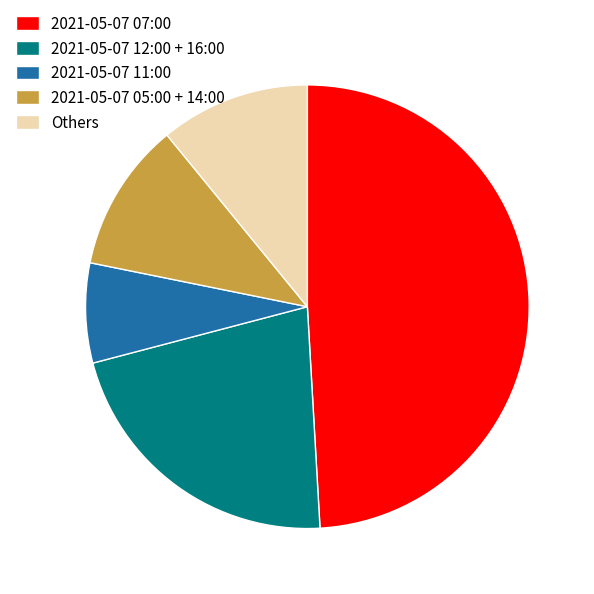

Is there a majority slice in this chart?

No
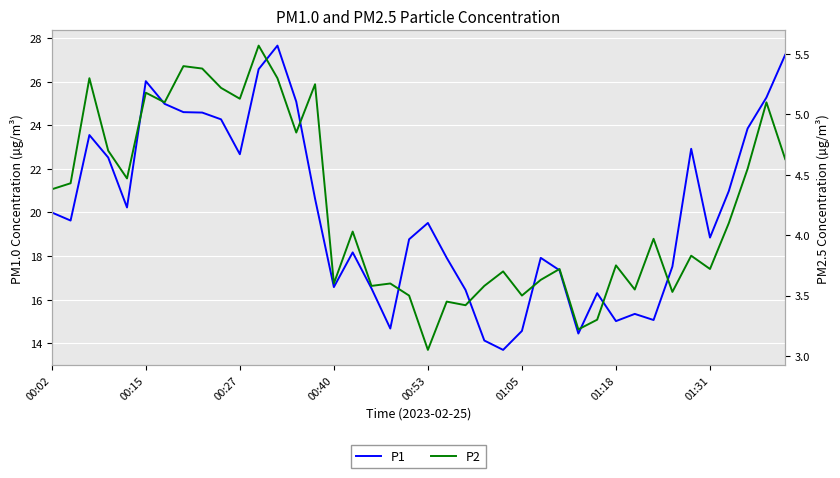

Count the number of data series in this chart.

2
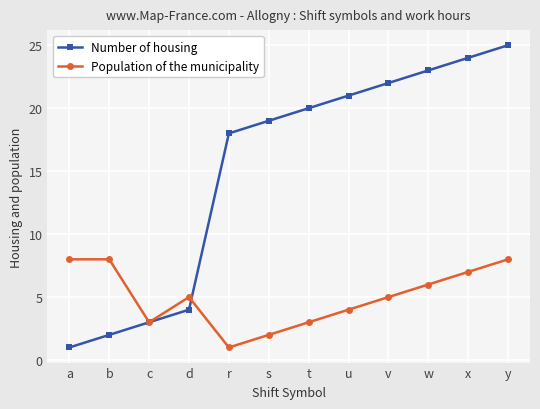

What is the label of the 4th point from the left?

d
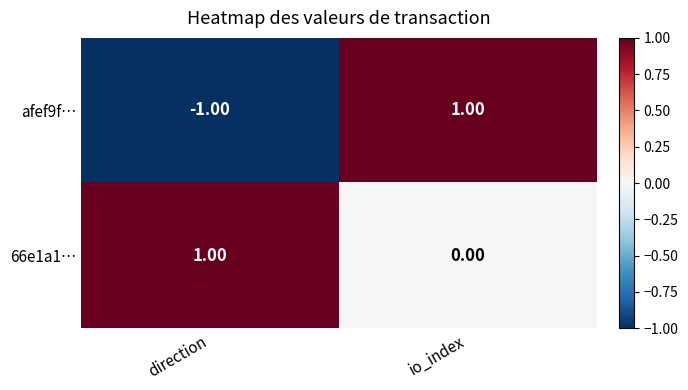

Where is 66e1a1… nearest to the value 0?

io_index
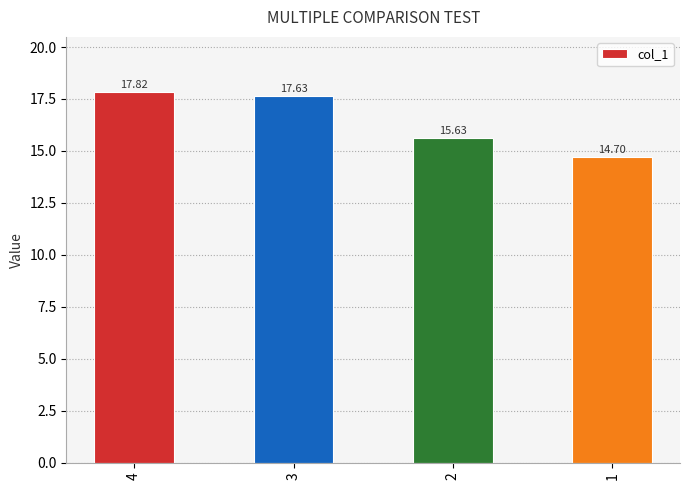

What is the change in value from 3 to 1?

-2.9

Problem to work on:
Swap "this chart" for "this graph" everywhere in the data above and give all of it again with nothing else changed. Leave the pictures out.

Answer space:
Is there a majority slice in this graph?

No

Count the number of data series in this graph.

2

What is the label of the 4th point from the left?

d

Where is 66e1a1… nearest to the value 0?

io_index

What is the change in value from 3 to 1?

-2.9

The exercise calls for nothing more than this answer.